CONSIGNE DE TRAVAIL.
Selon le texte fourni, de quoi était-il convaincu en juin 1940 au sujet de l'Angleterre ?

Même début septembre, c’est-à-dire lorsqu’il a pu constater que l’Angleterre tenait bon, il ne pensait pas autrement. Comme nous l’avons déjà vu, selon lui, elle ne pouvait au mieux qu’espérer un match nul. Mais, en juin 1940, il était convaincu qu’elle demanderait elle aussi la fin des hostilités. Partant de là, il pouvait penser que les Britanniques pourraient s’entendre avec l’Allemagne sur le dos d’une France exsangue, qui se serait sacrifiée en vain puisqu’acceptant de ne pas demander l’armistice sans l’accord de son allié. Cette hypothèse lui paraissait d’autant plus plausible qu’il reprochait à ceux-là une trop grande collusion avec celle-ci depuis les années 1920, et ce aux dépens de la France411.

Ainsi, s’il considéra à partir du 10 juin que la France ne devait regarder que son intérêt, c’est également parce qu’il souhaitait qu’elle apparaisse aussi forte que son allié à la table des négociations de paix. Si l’Angleterre ne voulait pas comprendre qu’il était dans l’intérêt des membres de la coalition de mettre le plus rapidement possible fin à la guerre, tant pis pour elle. Mais la France ne travaillerait pas pour le roi de Prusse.

INFORMATIONS EXTRAITES.
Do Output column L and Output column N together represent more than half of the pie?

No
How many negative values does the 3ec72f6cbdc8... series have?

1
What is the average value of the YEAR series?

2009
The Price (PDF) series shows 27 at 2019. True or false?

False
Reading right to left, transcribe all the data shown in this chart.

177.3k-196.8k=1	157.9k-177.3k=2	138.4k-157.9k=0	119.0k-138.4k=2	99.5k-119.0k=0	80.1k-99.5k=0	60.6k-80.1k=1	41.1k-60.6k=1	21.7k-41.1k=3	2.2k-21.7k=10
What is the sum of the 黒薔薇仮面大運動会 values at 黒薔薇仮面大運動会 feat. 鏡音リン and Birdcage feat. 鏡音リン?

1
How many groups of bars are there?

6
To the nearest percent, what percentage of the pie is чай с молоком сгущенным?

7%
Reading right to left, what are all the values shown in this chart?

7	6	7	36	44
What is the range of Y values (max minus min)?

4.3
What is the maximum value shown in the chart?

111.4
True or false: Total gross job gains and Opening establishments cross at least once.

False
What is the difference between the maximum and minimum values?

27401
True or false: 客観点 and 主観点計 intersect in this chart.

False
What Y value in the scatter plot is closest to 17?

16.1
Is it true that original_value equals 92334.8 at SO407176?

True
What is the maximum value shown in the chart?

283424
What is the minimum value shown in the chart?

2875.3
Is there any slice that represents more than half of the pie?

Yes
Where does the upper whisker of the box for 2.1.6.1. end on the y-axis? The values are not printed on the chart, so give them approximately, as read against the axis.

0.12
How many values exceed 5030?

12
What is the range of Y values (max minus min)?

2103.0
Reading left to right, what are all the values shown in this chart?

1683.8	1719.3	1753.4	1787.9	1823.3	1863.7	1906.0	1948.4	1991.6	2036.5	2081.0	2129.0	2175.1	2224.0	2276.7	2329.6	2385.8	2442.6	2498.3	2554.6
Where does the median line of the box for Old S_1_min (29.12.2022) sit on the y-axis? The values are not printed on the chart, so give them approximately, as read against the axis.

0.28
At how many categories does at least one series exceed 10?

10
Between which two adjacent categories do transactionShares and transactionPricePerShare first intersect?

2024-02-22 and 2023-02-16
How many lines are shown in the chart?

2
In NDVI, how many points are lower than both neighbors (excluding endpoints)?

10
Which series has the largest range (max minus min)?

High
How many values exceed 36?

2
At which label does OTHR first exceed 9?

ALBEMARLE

RÉPONSE.
Il était convaincu qu'elle demanderait elle aussi la fin des hostilités.